Aos 22 anos Chico Buarque descobriu que tinha um irmão alemão. Sergio Buarque de Holanda, reputado historiador e crítico literário, pai de Chico, vivera na Alemanha entre 1929 e 1930, enquanto correspondente de um jornal. A efervescente Berlim dos anos 30 serviu de cenário a um romance com uma mulher alemã, de quem teve um filho que nunca chegou a conhecer. Chamava-se Sérgio Ernst. Quase cinco décadas depois da descoberta, Chico Buarque decidiu fazer da existência desse irmão – e do silêncio em torno dele –a matéria do seu próximo romance. Mas antes precisava de saber exatamente o que lhe acontecera. Dessa busca nasce este romance. Magistralmente conduzida por um narrador obsessivo, delirante, megalômano e profundamente solitário sem o querer ser, a narrativa enreda o leitor numa trama em que realidade e devaneio se confundem permanentemente. A páginas tantas, a busca de narrador e autor passa a pertencer igualmente ao leitor, também ele desesperadamente procurando esse irmão desconhecido.

Em “O Irmão Alemão”, Chico Buarque mistura fantasia e realidade para contar a história da descoberta da existência de um meio-irmão alemão. Mas, mais do que isso, o livro trata das relações familiares e da busca para recuperar, de alguma forma, tudo aquilo que se perde com o tempo.

Uma coisa que constato toda vez que leio uma obra de Chico é o dom que ele tem de fazer poesia com o uso da prosa. Isso acontece nesse romance, tornando bela, profunda e triste uma simples história.

Chico Buarque realmente teve um irmão alemão, fato que foi descobrir já adulto em uma conversa com Manuel Bandeira. Já, no livro, o personagem principal, Francisco (ou Ciccio) Hollander descobre essa história quando adolescente através de uma carta antiga. Crescido em uma casa cercada por livros em tempos de ditadura, com um pai presente em corpo e ausente em espírito, uma mãe amorosa devota ao marido e aos filhos, e com um irmão de quem sentia inveja, Ciccio investiga tudo que possa ter ocorrido com o seu irmão europeu.

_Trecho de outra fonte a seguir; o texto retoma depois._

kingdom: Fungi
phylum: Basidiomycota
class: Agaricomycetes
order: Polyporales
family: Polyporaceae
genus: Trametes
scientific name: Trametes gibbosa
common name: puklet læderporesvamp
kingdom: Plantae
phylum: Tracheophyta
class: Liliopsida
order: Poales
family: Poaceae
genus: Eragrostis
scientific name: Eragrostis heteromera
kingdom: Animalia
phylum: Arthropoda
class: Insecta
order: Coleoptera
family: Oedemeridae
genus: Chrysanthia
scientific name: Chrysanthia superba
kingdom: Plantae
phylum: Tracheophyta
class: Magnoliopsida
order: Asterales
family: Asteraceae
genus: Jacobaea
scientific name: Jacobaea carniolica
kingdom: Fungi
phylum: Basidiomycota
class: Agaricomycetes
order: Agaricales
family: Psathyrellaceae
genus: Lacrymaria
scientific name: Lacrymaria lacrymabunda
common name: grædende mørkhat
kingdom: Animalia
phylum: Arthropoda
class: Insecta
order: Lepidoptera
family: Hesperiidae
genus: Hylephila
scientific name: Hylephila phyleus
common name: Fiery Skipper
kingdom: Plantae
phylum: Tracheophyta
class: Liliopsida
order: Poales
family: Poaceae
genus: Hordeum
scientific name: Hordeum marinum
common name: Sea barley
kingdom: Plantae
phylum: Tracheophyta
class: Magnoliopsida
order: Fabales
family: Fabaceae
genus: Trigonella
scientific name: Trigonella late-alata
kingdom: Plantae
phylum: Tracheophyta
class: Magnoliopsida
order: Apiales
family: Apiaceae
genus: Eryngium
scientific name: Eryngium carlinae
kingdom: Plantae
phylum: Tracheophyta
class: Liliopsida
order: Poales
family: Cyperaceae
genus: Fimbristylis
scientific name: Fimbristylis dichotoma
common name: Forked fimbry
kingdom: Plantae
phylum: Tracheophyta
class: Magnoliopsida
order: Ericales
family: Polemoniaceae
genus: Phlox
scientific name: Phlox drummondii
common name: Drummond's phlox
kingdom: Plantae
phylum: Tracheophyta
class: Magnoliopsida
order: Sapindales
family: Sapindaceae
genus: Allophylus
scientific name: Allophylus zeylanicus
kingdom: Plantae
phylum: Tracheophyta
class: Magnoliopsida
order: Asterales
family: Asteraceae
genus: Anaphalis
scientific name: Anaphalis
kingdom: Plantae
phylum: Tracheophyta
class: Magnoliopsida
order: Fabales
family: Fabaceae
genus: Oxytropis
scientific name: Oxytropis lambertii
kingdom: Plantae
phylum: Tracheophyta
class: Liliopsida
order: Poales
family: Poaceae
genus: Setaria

O que é real ou inventado nesse romance não fica claro, Chico mistura ficção e realidade de tal forma que até mesmo o personagem principal da obra, Ciccio, também fantasia durante o livro todo. Imagina como deveria ser o irmão e as diferentes histórias pelas quais tenha passado: Morreu no Holocausto? Migrou para o Brasil procurando o pai? Ciccio investiga, fala de sua vida, de suas memórias e do que busca com isso tudo.

A leitura te instiga e pode lhe confundir, o que não deixa de ser interessante e fazer o leitor seguir em frente. Minuciosamente escrita e com detalhes, você vive a história e imagina exatamente o que Chico Buarque quer lhe dizer. Já foi contado muito sobre o livro aí em cima, para saber mais um pouco leia o livro que vale ter na sua estante.